Designers have a certain reputation (how can I put this tactfully?) for being a trifle over-sensitive. Footballers have their metatarsals, but with designers the prevalent injury is punctured pride compounded by bruised ego. Every studio in the land has witnessed its fair share of hissy fits, as designers take umbrage at barbarian clients, long-in-the-tooth creative directors whose ideas went out with the Ark, or hard-nosed project managers who simply don’t understand.


But I’d like to set the record straight. Designers aren’t pampered prima donnas with ricepaper for skin. Quite the contrary. They are level-headed pragmatists, used to taking the rough with the smooth. And by the end of this column, I intend to have proved this. I bring to the stand one Giles Coren, sometime TV presenter and food critic for The Times. He recently had a run-in with said newspaper’s subs desk, which had the temerity to remove a word from one of his precious restaurant reviews. This wasn’t even a big word. In fact, it couldn’t have been any shorter – it was ‘a’.


In a Bernard Manning-blue letter to the unfortunate subs (mysteriously leaked to The Guardian), Coren ranted and raved how this minuscule cut totally changed his meaning.


‘Go for a nosh’ had become ‘go for nosh’, so a subtle joke about a blow-job had appar – ently been lost. What’s more, the carefully worked cadence of his sentence had been destroyed. He found the crime heinous enough to fulminate at length, claiming he’d become so worked up he couldn’t sleep at night, and that his entire weekend had been sabotaged.


Eventually, there were no toys left to throw out of the pram. Now there are a couple of ways of looking at this. Either you can admire Coren’s perfectionism and passion (that’s an overused word, but entirely appropriate in this context). Or you might think how ridiculously precious and over the top he was being. There are times you simply need to take things on the chin and move on.


And when you compare it to the compromises designers have to make every day of their working lives, it’s trifling.


Clients (God bless them) pay the bills and always have the final say. You may have come up with the idea of the wheel, but if the client says it’s too round, you’ll have to put some edges on it. With a smile on your face, of course.


Designers want to make the best of every opportunity. But they’re still realistic enough to know that there are reasons every project is at least slightly flawed. You may have been asked to make a silk bumbag out of a sow’s udder. The billion-dollar budget isn’t there to realise your spectacular vision, so you have to downgrade it.
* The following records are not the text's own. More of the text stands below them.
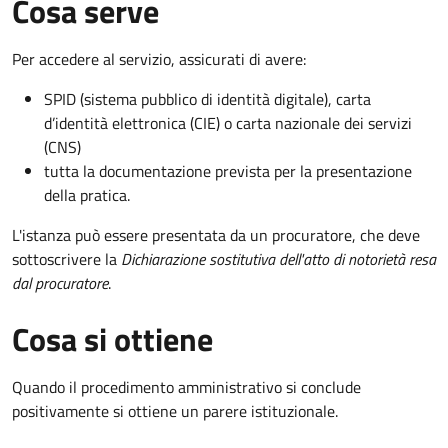
Cosa serve
Per accedere al servizio, assicurati di avere:
SPID (sistema pubblico di identità digitale), carta
d’identità elettronica (CIE) o carta nazionale dei servizi
(CNS)
tutta la documentazione prevista per la presentazione
della pratica.
L'istanza può essere presentata da un procuratore, che deve
sottoscrivere la
Dichiarazione sostitutiva dell'atto di notorietà resa
dal procuratore
.
Cosa si ottiene
Quando il procedimento amministrativo si conclude
positivamente si ottiene un parere istituzionale.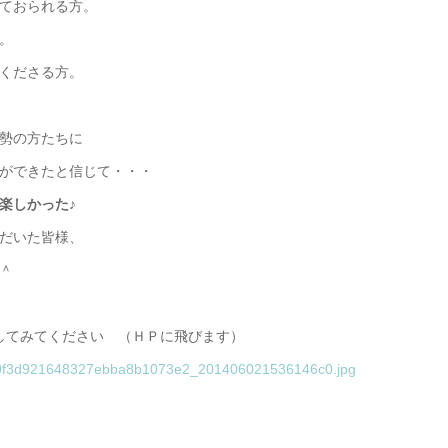
ておられる方。
。
くださる方。
勢の方たちに
ができたと信じて・・・
楽しかった♪
だいた皆様、
＾
してみてください （ＨＰに飛びます）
Deadlines are tight, so corners get chopped. The client has a hangover, and your concepts make his head pound even louder. You’re caught in a power struggle which means your idea is pulled this way and that way, until it is entirely shapeless. You are made to use the client’s accident-prone brother who’s a printer/photographer/illustrator.
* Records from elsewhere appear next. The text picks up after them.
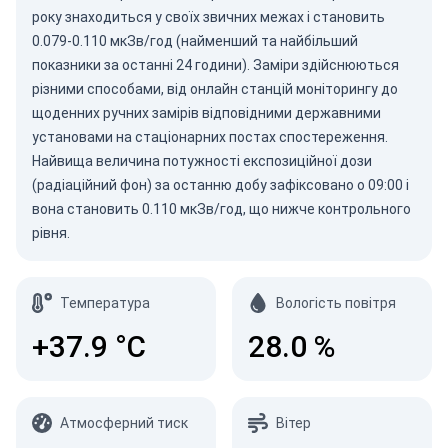
року знаходиться у своїх звичних межах і становить
0.079-0.110 мкЗв/год (найменший та найбільший
показники за останні 24 години). Заміри здійснюються
різними способами, від онлайн станцій моніторингу до
щоденних ручних замірів відповідними державними
установами на стаціонарних постах спостереження.
Найвища величина потужності експозиційної дози
(радіаційний фон) за останню добу зафіксовано о 09:00 і
вона становить 0.110 мкЗв/год, що нижче контрольного
рівня.
Температура
Вологість повітря
+37.9
°C
28.0
%
Атмосферний тиск
Вітер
There are a thousand reasons a piece of design won’t achieve the perfection that is strived for. And most designers manage to take these compromises in their stride, making the best of the situation, moving on to the next job with as much hope and enthusiasm as they started the last. That takes resilience and a sense of perspective. So maybe it’s not designers, but us touchy writers you’ve got walk on eggshells for.